Come accennavo prima, l’innovazione che John Romero apportò con DOOM (1993) non fu solamente estetica, ma coinvolse anche l’impalcatura ludica e la sua architettura. Se prima sparare e basta era sufficiente, avanzare di livello in livello e compiere massacri di ogni genere dava grande soddisfazione, Romero inserì delle chicche, dei power up e dei percorsi da superare con tute che potevano consentire di resistere a una pozza d’acido per qualche secondo, differenziando di molto l’esperienza.
Ciò torna anche nei capitoli successivi, ed è proprio con DOOM Eternal – al momento il più grande episodio del franchise per contesto e game design – che questo si manifesta. Lo si avverte nella semplicità, ma anche nello studio approfondito di ogni livello, e in generale da una trama più marcata, ora fondamentale. I Demoni e gli Arcidemoni hanno invaso la Terra e ora, ritrovandosi a difenderla, il Doomguy è costretto a liberarla prima che sia troppo tardi. A dirigere il gioco furono Marty Stratton e Hugo Martin, sviluppato con un motore grafico di ultima generazione, denominato id Tech 7, che da vedere è davvero splendido, come testimoniano i var screenshoot sparsi per l’articolo.
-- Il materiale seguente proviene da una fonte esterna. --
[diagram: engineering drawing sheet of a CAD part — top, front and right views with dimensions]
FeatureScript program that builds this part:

L’IMPORTANZA DEL PASSATO E DEL PRESENTE
DOOM (1993) incoraggiò parecchio John Romero nel corso degli anni a creare dei capitoli successivi e non ufficiali, capaci di dialogare entrambi con il passato e il presente, non contando il mare di versioni uscite nel corso degli anni, fondamentali per il game designer statunitense. Penso a SIGIL e alla seconda iterazione di questa sua nuova visione, create e adattate come una sorta di prosieguo delle sue pubblicazioni.
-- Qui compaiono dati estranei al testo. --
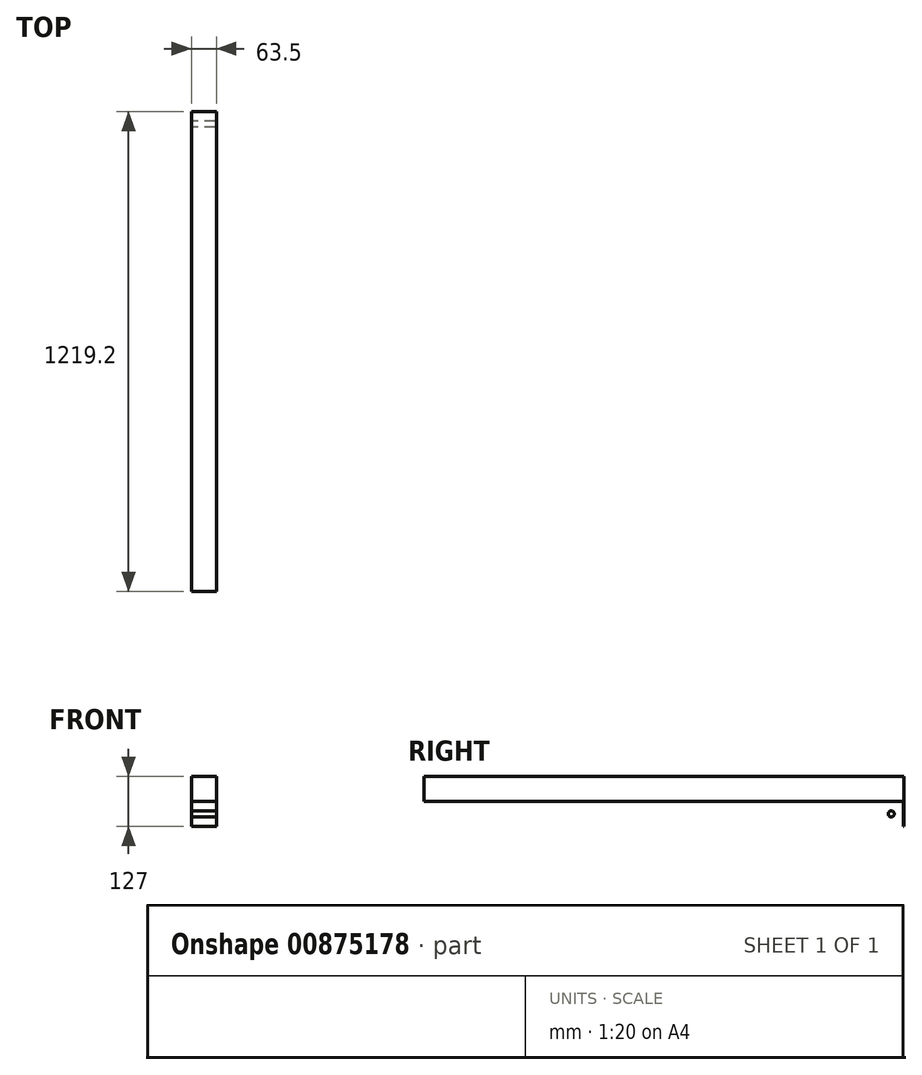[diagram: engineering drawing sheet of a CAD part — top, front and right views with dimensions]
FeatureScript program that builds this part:
annotation { "Feature Type Name" : "Feature", "Feature Type Description" : "" }
export const myFeature = defineFeature(function(context is Context, id is Id, definition is map)
    precondition{}
    {
        {
            var Q0;
            Q0=qCreatedBy(makeId("Front.planeOp"),FACE);
            var sketch = newSketch(context, id + "F0", { "sketchPlane" : qUnion([Q0])});
            skLineSegment(sketch, "E0.bottom", {"start": v(-118.73, 38.49) * mm, "end": v(-55.23, 38.49) * mm});
            skLineSegment(sketch, "E0.top", {"start": v(-118.73, -25.01) * mm, "end": v(-55.23, -25.01) * mm});
            skLineSegment(sketch, "E0.left", {"start": v(-118.73, 38.49) * mm, "end": v(-118.73, -25.01) * mm});
            skLineSegment(sketch, "E0.right", {"start": v(-55.23, 38.49) * mm, "end": v(-55.23, -25.01) * mm});
            skSolve(sketch);
        }
        {
            var Q0;
            Q0=makeQuery(id+"F0.imprint","IMPRINT",FACE,{"disambiguationData":[TD([[makeQuery(id+"F0.imprint","IMPRINT",EDGE,{"derivedFrom":sQuery(id+"F0.wireOp",EDGE,"E0.bottom")}),-1.0]])]});
            extrude(context, id + "F1", {"entities" : qUnion([Q0]), "depth" : 1219.2 * mm, "offsetDistance" : 25.4 * mm});
        }
        {
            var Q0;
            Q0=makeQuery(id+"F1.opExtrude","SWEPT_FACE",FACE,{"disambiguationData":[OSD([sQuery(id+"F0.wireOp",EDGE,"E0.top")])]});
            var sketch = newSketch(context, id + "F2", { "sketchPlane" : qUnion([Q0])});
            skLineSegment(sketch, "E1.bottom", {"start": v(-118.73, 0) * mm, "end": v(-55.23, 0) * mm});
            skLineSegment(sketch, "E1.top", {"start": v(-118.73, 64.37) * mm, "end": v(-55.23, 64.37) * mm});
            skLineSegment(sketch, "E1.left", {"start": v(-118.73, 0) * mm, "end": v(-118.73, 64.37) * mm});
            skLineSegment(sketch, "E1.right", {"start": v(-55.23, 0) * mm, "end": v(-55.23, 64.37) * mm});
            skSolve(sketch);
        }
        {
            var Q0;
            Q0=makeQuery(id+"F2.imprint","IMPRINT",FACE,{"disambiguationData":[TD([[makeQuery(id+"F2.imprint","IMPRINT",EDGE,{"derivedFrom":sQuery(id+"F2.wireOp",EDGE,"E1.bottom")}),1.0]])]});
            extrude(context, id + "F3", {"entities" : qUnion([Q0]), "operationType" : NewBodyOperationType.ADD, "depth" : 63.5 * mm, "offsetDistance" : 25.4 * mm});
        }
        {
            var Q0;
            Q0=makeQuery(id+"F3.boolean.opBoolean","MERGE",FACE,{"derivedFrom":[makeQuery(id+"F1.opExtrude","SWEPT_FACE",FACE,{"disambiguationData":[OSD([sQuery(id+"F0.wireOp",EDGE,"E0.left")])]}),makeQuery(id+"F3.opExtrude","SWEPT_FACE",FACE,{"disambiguationData":[OSD([sQuery(id+"F2.wireOp",EDGE,"E1.left")])]})]});
            var sketch = newSketch(context, id + "F4", { "sketchPlane" : qUnion([Q0])});
            skLineSegment(sketch, "E2.bottom", {"start": v(64.37, -88.51) * mm, "end": v(0.87, -88.51) * mm});
            skLineSegment(sketch, "E2.top", {"start": v(64.37, -25.01) * mm, "end": v(0.87, -25.01) * mm});
            skLineSegment(sketch, "E2.left", {"start": v(64.37, -88.51) * mm, "end": v(64.37, -25.01) * mm});
            skLineSegment(sketch, "E2.right", {"start": v(0.87, -88.51) * mm, "end": v(0.87, -25.01) * mm});
            skLineSegment(sketch, "E3", {"start": v(64.37, -25.01) * mm, "end": v(32.62, -25.01) * mm});
            skLineSegment(sketch, "E4", {"start": v(32.62, -25.01) * mm, "end": v(32.19, -88.51) * mm});
            skCircle(sketch, "E5", {"center": v(32.4, -56.76) * mm, "radius": 7.62 * mm});
            skSolve(sketch);
        }
        {
            var Q0;
            {var subQ0=sQuery(id+"F4.wireOp",EDGE,"E5");var subQ1=sQuery(id+"F4.wireOp",EDGE,"E4");var subQ2=makeQuery(id+"F4.imprint","INTERSECT",VERTEX,{"disambiguationData":[OD(0.0)],"derivedFrom":[subQ1,subQ0]});Q0=makeQuery(id+"F4.imprint","IMPRINT",FACE,{"disambiguationData":[TD([[makeQuery(id+"F4.imprint","IMPRINT",EDGE,{"disambiguationData":[TD([[subQ2,-1.0]])],"derivedFrom":subQ1}),1.0]])]});}
            var Q1;
            {var subQ0=sQuery(id+"F4.wireOp",EDGE,"E5");var subQ1=sQuery(id+"F4.wireOp",EDGE,"E4");var subQ2=makeQuery(id+"F4.imprint","INTERSECT",VERTEX,{"disambiguationData":[OD(0.0)],"derivedFrom":[subQ1,subQ0]});Q1=makeQuery(id+"F4.imprint","IMPRINT",FACE,{"disambiguationData":[TD([[makeQuery(id+"F4.imprint","IMPRINT",EDGE,{"disambiguationData":[TD([[subQ2,-1.0]])],"derivedFrom":subQ1}),-1.0]])]});}
            extrude(context, id + "F5", {"entities" : qUnion([Q0, Q1]), "operationType" : NewBodyOperationType.REMOVE, "oppositeDirection" : true, "depth" : 76.2 * mm, "offsetDistance" : 25.4 * mm});
        }
    });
SIGIL 2 è qualcosa che espande ulteriormente la lore attorno a DOOM e all’intera espressione artistica di Romero
Altri episodi come quello di Blackroom, pianificato e poi lasciato morire proprio dagli ex fondatori di id Software, non possono ripetersi. Se il fascino di DOOM ancora oggi attira chiunque, portando i giocatori a vivere le esperienze di questo team di sviluppo, è perché DOOM è la Bibbia del videogioco sotto forma di blasfemia, qualcosa che ancora oggi affascina e riempie gli occhi dei giocatori. Qualcosa che è diventato metro di paragone, nonché prova di quanto il game design possa effettivamente creare unicità. DOOM è unico nel suo genere, impareggiabile e impossibile da emulare pienamente. È il lascito di John Romero.